Selected text:
=== Begin Enclosure ===

With all due respect for likelihood of its "truth-value" world governance and global parliament: for pains of the nation and regional-level experiences sound much far-fetched and frightening. So too is chaos of 'mob' or 'direct' democracy in their limited or larger forms. From both UN and Bretton Woods' perspectives the G20 is no bad mark. If anything is said to deter the world and its governance process, they are post-UN General Assembly issues, which spill often into its Security Council: its exclusive club], one might argue thinks less of the fate of the world as a whole, except own disparate strategic interests. The member countries though now shifting from time to time, do not seem to really care a dam about usefulness of consensus and minimum use of the so-called 'veto' rights, most of which send out frustrating signal wave rings to the world. Boutros-Ghali refers to oversight absence. Thinking such could be avoided, he uses current lessons of the economic and financial meltdowns to implicitly reason roles of regulation against deregulation. It truly rocks the brain to try to come to grip with all and make sense with the peaceful and prosperous world: what is wanted whether we operate as nations or regional unions still within an apex: the United Nations! Should you all agree to a little man's reappraisal of global burdens, then join to keep the debate and discourse alive and not to frustrate the medium or processes enabling people to do so.

=== End Enclosure ===

Stored entries:
=== Begin Enclosure ===

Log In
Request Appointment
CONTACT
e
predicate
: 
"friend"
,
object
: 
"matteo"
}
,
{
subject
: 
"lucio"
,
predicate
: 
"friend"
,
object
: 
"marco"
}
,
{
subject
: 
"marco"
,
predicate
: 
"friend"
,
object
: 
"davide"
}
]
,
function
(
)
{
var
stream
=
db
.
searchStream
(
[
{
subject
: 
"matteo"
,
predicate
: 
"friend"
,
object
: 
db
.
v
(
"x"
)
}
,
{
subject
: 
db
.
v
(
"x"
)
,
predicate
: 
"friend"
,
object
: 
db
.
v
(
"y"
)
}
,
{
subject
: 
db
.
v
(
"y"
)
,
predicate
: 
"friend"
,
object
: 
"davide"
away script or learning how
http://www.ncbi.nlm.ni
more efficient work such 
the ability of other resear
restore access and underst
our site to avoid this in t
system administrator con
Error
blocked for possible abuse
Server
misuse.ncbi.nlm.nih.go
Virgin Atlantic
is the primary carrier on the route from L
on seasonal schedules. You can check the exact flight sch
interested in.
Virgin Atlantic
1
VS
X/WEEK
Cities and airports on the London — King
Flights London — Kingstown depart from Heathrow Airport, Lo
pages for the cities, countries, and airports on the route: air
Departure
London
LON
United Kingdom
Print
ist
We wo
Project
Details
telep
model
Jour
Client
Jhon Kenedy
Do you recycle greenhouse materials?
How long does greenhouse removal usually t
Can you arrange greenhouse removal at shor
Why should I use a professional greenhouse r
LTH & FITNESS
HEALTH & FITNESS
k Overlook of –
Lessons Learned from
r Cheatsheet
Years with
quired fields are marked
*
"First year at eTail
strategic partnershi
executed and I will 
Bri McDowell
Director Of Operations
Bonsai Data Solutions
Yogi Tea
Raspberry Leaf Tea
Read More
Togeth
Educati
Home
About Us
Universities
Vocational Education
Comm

=== End Enclosure ===

Translate this sentence from the text on world governance into Spanish: "Boutros-Ghali refers to oversight absence."

Written response: Boutros-Ghali se refiere a la ausencia de supervisión.